Ca2+-dependent phospholipid binding to the C2A and C2B domains of synaptotagmin 1 is thought to trigger fast neurotransmitter release, but only Ca2+ binding to the C2B domain is essential for release. To investigate the underlying mechanism, we have compared the role of basic residues in Ca2+/phospholipid binding and in release. Mutations in a polybasic sequence on the side of the C2B domain beta-sandwich or in a basic residue in a top Ca2+-binding loop of the C2A domain (R233) cause comparable decreases in the apparent Ca2+ affinity of synaptotagmin 1 and the Ca2+ sensitivity of release, whereas mutation of the residue homologous to Arg233 in the C2B domain (Lys366) has no effect. Phosphatidylinositol polyphosphates co-activate Ca2+-dependent and -independent phospholipid binding to synaptotagmin 1, but the effects of these mutations on release only correlate with their effects on the Ca2+-dependent component. These results reveal clear distinctions in the Ca2+-dependent phospholipid binding modes of the synaptotagmin 1 C2 domains that may underlie their functional asymmetry and suggest that phosphatidylinositol polyphosphates may serve as physiological modulators of Ca2+ affinity of synaptotagmin 1 in vivo.

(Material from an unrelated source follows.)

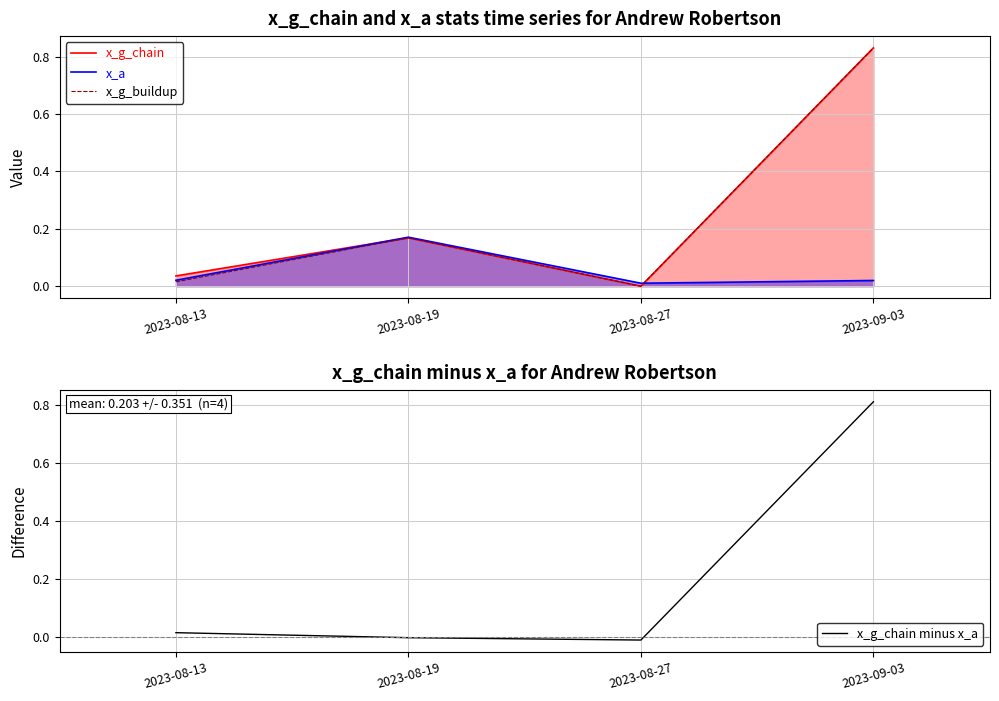

In x_g_buildup, how many points are higher than both neighbors (excluding endpoints)?

1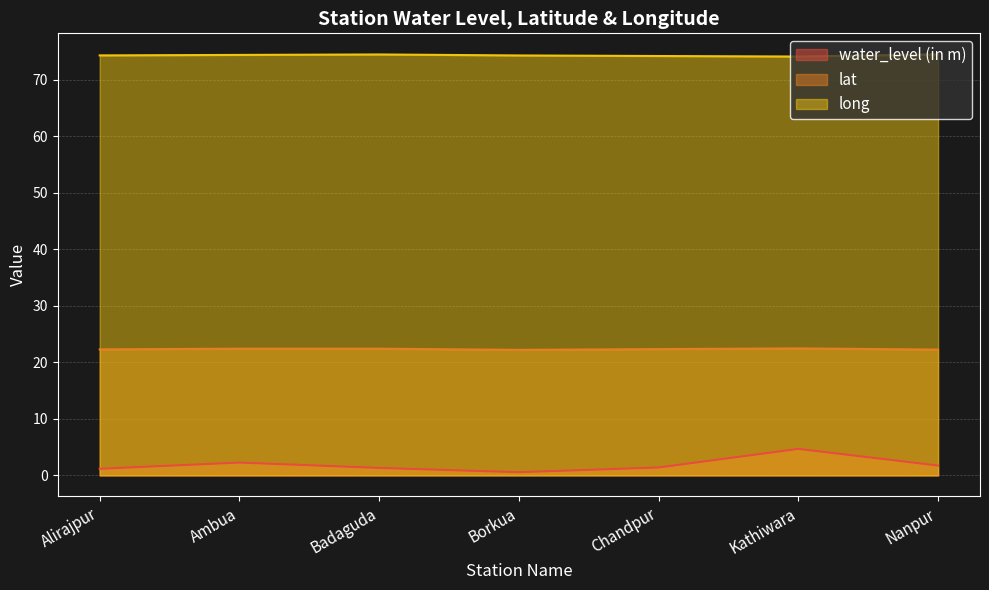

At how many categories does at least one series exceed 53?

7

钙离子依赖的磷脂与突触结合蛋白1的C2A和C2B结构域的结合被认为可触发快速神经递质释放,但只有钙离子与C2B结构域的结合对释放至关重要。为了研究其潜在机制,我们比较了碱性残基在钙离子/磷脂结合及释放过程中的作用。C2B结构域β折叠一侧的多碱性序列中的突变,或C2A结构域顶部钙离子结合环中的一个碱性残基(R233)的突变,会导致突触结合蛋白1的表观钙离子亲和力及释放的钙离子敏感性出现类似程度的降低,而C2B结构域中与Arg233同源的残基(Lys366)的突变则没有影响。磷脂酰肌醇多磷酸共同激活钙离子依赖和非依赖的磷脂与突触结合蛋白1的结合,但这些突变对释放的影响仅与其对钙离子依赖成分的影响相关。这些结果揭示了突触结合蛋白1 C2结构域在钙离子依赖的磷脂结合模式上的明显差异,这可能是其功能不对称的基础,并表明磷脂酰肌醇多磷酸可能在体内作为突触结合蛋白1钙离子亲和力的生理调节剂。